**Problem statement**
Count the lines below that contain the string "partner", treating uppercase and lowercase letters as distinct, and give only the number.

Text data extracted from pages
*** Begin section ***

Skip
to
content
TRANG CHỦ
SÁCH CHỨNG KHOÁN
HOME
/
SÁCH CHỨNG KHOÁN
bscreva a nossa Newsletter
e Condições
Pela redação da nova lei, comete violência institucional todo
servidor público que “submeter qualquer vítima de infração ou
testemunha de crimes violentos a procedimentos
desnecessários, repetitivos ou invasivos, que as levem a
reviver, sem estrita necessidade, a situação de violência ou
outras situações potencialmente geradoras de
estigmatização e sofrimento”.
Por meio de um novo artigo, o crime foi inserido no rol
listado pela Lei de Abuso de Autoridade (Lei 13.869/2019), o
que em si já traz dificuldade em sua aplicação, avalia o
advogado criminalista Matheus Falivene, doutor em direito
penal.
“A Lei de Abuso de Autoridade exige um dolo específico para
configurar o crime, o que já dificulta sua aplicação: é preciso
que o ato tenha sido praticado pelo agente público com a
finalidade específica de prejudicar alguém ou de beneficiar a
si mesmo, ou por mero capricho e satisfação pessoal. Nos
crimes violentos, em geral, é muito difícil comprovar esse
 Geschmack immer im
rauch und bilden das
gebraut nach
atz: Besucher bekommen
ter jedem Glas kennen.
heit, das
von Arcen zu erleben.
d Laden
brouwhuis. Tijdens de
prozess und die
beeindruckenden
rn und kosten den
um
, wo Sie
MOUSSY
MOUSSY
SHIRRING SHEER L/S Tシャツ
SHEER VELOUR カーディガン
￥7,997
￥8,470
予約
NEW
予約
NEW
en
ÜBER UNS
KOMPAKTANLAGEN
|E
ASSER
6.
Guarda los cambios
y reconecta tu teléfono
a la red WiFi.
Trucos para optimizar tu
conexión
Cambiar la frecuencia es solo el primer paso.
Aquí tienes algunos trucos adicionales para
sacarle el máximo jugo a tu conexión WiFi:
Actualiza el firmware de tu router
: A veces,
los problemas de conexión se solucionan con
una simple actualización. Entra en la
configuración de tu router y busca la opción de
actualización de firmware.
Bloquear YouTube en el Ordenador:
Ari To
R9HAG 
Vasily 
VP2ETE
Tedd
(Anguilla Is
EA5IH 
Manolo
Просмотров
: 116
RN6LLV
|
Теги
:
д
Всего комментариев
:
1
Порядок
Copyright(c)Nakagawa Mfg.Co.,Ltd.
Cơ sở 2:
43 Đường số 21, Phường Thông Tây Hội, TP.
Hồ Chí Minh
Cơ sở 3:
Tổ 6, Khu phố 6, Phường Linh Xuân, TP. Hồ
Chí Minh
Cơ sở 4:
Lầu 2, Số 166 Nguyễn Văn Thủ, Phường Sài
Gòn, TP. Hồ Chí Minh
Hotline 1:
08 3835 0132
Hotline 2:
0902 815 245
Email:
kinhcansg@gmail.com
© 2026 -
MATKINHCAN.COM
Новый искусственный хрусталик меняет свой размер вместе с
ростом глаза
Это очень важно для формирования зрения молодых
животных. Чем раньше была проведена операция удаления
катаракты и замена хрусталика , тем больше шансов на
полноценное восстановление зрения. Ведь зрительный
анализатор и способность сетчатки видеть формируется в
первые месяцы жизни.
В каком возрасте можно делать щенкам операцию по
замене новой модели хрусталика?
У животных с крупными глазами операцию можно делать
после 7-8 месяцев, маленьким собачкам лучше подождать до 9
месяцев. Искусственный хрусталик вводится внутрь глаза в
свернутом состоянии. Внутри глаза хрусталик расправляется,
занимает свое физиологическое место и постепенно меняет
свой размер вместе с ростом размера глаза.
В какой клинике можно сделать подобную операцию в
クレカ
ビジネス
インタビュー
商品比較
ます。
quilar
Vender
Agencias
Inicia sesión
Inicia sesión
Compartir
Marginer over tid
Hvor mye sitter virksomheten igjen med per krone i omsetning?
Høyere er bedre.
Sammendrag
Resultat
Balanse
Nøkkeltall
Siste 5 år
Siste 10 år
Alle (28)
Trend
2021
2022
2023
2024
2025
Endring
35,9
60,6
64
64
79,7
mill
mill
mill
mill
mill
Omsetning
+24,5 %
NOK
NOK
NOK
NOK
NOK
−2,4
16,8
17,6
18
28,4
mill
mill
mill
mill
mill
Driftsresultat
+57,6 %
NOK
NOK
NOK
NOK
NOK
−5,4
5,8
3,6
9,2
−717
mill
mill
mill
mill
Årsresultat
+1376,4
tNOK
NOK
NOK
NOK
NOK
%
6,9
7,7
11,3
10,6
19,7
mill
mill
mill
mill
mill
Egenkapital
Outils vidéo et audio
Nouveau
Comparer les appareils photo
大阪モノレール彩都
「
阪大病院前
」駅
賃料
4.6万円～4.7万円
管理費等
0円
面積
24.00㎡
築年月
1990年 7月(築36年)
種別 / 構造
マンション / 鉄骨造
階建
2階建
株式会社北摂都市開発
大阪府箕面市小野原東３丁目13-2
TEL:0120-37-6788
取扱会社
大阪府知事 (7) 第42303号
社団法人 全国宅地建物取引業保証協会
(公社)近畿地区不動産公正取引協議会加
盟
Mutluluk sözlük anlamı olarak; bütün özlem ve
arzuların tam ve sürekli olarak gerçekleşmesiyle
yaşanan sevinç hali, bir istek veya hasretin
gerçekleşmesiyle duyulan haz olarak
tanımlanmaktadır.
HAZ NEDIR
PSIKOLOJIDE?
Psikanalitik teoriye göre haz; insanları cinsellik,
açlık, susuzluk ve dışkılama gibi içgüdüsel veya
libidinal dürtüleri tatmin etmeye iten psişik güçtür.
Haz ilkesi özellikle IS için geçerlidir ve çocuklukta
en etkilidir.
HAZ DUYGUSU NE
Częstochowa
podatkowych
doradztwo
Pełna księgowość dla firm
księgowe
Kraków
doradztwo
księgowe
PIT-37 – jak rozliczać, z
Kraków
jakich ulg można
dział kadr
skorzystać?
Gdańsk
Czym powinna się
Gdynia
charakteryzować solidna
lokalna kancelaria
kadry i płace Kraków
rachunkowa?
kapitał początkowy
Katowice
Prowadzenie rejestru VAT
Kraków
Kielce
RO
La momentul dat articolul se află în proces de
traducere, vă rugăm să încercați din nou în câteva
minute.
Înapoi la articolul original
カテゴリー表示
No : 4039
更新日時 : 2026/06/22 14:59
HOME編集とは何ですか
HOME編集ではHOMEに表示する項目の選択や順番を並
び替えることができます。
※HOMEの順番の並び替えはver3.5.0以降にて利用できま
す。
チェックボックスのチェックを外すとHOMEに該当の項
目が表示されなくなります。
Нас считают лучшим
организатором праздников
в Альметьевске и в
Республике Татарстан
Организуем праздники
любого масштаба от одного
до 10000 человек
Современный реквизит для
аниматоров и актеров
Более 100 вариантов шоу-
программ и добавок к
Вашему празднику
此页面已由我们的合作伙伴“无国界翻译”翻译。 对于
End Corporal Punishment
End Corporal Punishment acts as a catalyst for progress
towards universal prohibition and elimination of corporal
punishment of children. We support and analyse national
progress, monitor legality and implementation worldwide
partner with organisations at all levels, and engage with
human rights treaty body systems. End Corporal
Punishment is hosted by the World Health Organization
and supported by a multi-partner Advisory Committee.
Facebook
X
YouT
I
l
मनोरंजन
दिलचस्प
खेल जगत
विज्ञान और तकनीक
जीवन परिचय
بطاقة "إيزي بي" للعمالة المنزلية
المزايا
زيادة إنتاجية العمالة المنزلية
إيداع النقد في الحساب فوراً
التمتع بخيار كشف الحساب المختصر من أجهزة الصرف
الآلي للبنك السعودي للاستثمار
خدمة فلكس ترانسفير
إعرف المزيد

*** End section ***

**Reply to the task**
2